While in Iowa, O'Rourke plans to visit eight counties that voted for Barack Obama in 2012 before flipping to Trump in 2016, a sign that he is already hoping to target voters that have gravitated away from the Democratic Party in recent years.
O'Rourke will also campaign this Saturday for Democratic state Senate candidate Eric Giddens, an appearance confirmed earlier this week in a video posted on Twitter.
However, the trip to Iowa this weekend comes as O'Rourke appears to have lost early ground against his potential Democratic rivals.

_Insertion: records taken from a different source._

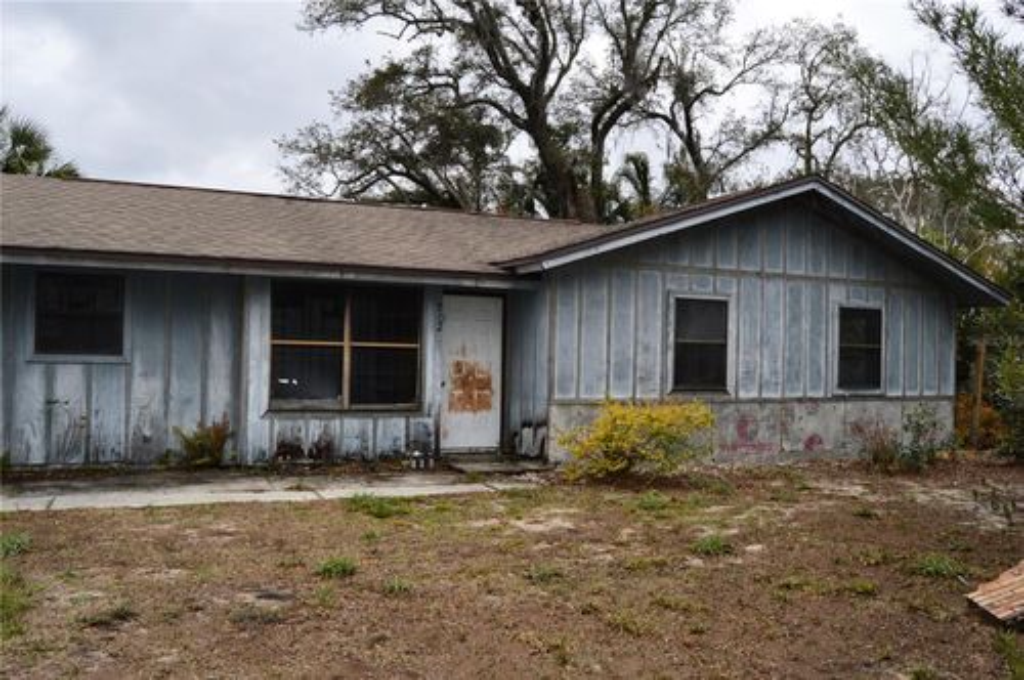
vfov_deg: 47.8
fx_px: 767
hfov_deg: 67.4
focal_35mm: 27
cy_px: 340
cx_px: 512
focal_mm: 18
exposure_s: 1/200
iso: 100
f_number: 6.3
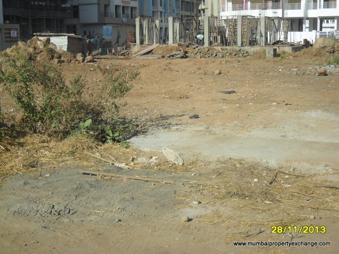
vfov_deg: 28.0
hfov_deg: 36.8
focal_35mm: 52
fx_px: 509
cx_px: 170
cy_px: 127
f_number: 5
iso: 100
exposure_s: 1/750
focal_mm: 9.3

While a December 2018 Des Moines Register poll of likely Iowa Democratic caucus-goers showed O'Roruke garnering 11 percent of the vote, a poll by the same outlet released this past weekend showed his support had dipped to just 5 percent.
But despite the likely difficult road ahead, O'Rourke's foray into the presidential race is the culmination of an unlikely political rise that began with the three-term congressman and former El Paso City Councilman's decision to challenge Republican Sen. Ted Cruz in the 2018 U.S. Senate race in Texas.

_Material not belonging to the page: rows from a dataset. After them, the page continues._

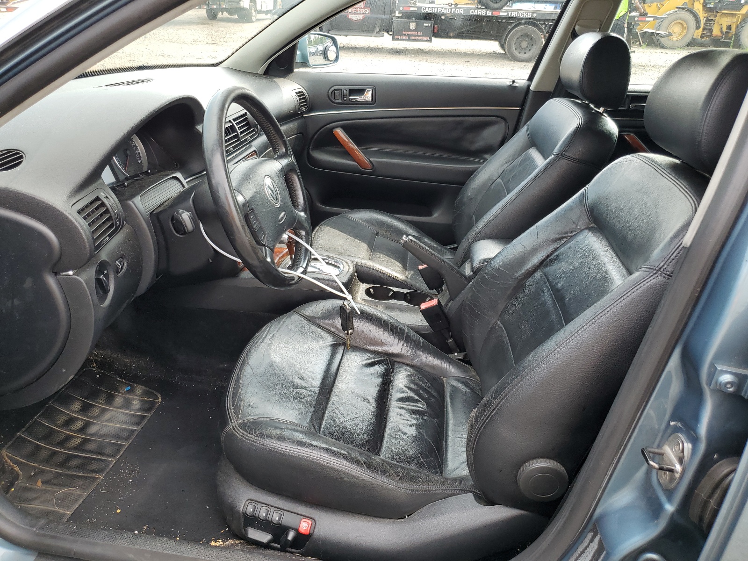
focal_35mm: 26
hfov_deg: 67.3
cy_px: 280
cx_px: 374
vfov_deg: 53.1
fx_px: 562
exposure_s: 1/312
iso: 50
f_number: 1.5
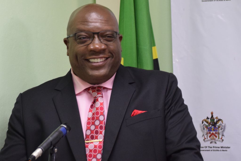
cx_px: 120
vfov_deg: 10.8
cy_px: 80
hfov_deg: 16.1
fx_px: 854
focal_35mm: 128
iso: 1600
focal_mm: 85
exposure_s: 1/100
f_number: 5.6
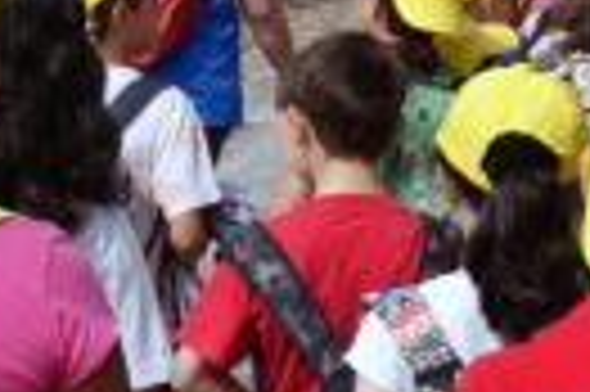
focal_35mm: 303
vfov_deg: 4.5
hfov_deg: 6.8
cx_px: 613
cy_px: 230
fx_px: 4960
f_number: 5.6
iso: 2000
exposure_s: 1/640
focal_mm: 20.19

Following his narrow loss to Cruz, the months of speculation around O'Rourke's political future kept him in the conversation about possible contenders for the Democratic Party's presidential nomination, despite questions over whether or not a failed Senate candidate with a thin congressional record could be a viable candidate.

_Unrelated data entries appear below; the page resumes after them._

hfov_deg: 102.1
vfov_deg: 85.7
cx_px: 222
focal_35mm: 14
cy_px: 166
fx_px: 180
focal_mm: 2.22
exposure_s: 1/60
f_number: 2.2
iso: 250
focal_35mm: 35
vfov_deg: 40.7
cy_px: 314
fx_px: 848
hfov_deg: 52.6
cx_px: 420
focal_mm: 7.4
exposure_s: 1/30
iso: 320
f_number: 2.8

However O'Rourke's unorthodox Senate campaign, which shunned traditional strategists and instead relied on the candidate's organic appeal, broke fundraising records and earned him a national profile that he now hopes will take him all the way to the White House.
His off-the-cuff style, typified by his campaign's frequent livestreams that showed the candidate in intimate settings with supporters and his family, endeared him to a national audience, even if it did not ultimately earn him a seat in the U.S. Senate.
In an interview published Wednesday in Vanity Fair magazine, O'Rourke stopped just short of announcing a presidential bid but made it clear he believes he can find success in the Democratic field.
"You can probably tell that I want to run,” O'Rourke said. "I do. I think I’d be good at it. This is the fight of our lives. Not the fight-of-my-political-life kind of crap. But, like, this is the fight of our lives as Americans, and as humans, I’d argue."
Last month O'Rourke teased an upcoming announcement that led many to believe he would seek the Democratic nomination for president, saying that he and wife Amy had made a decision regarding his political future.
"Amy and I have made a decision about how we can best serve our country," O'Rourke told The Dallas Morning News in a statement confirmed by ABC News. "We are excited to share it with everyone soon."
That statement followed a high-profile interview with Oprah Winfrey in early February, where O'Rourke said we would make a decision on a presidential run by the end of the month.
"We want to play as great a role as possible making sure that this country lives up to our expectations, to the promise, to the potential that we all know her to have," O'Rourke said.
A few weeks after that interview O'Rourke led a counter-rally during President Donald Trump's visit to El Paso, an enticing split-screen that provided him with a platform to directly take on Trump in his hometown.
The former congressman has also visited the state of Wisconsin earlier this month, meeting with students at a technical college in Milwaukee and at the University of Wisconsin in Madison.
But as he enters a crowded Democratic primary field that already includes six U.S. senators, O'Rourke will likely face questions about whether he has the experience to be commander-in-chief.
The political path of the former El Paso city councilman who went on to represent the city for three terms in the U.S. House has garnered comparisons to President Abraham Lincoln, who ran unsuccessfully for the U.S. Senate in 1858, only to win the presidency two years later.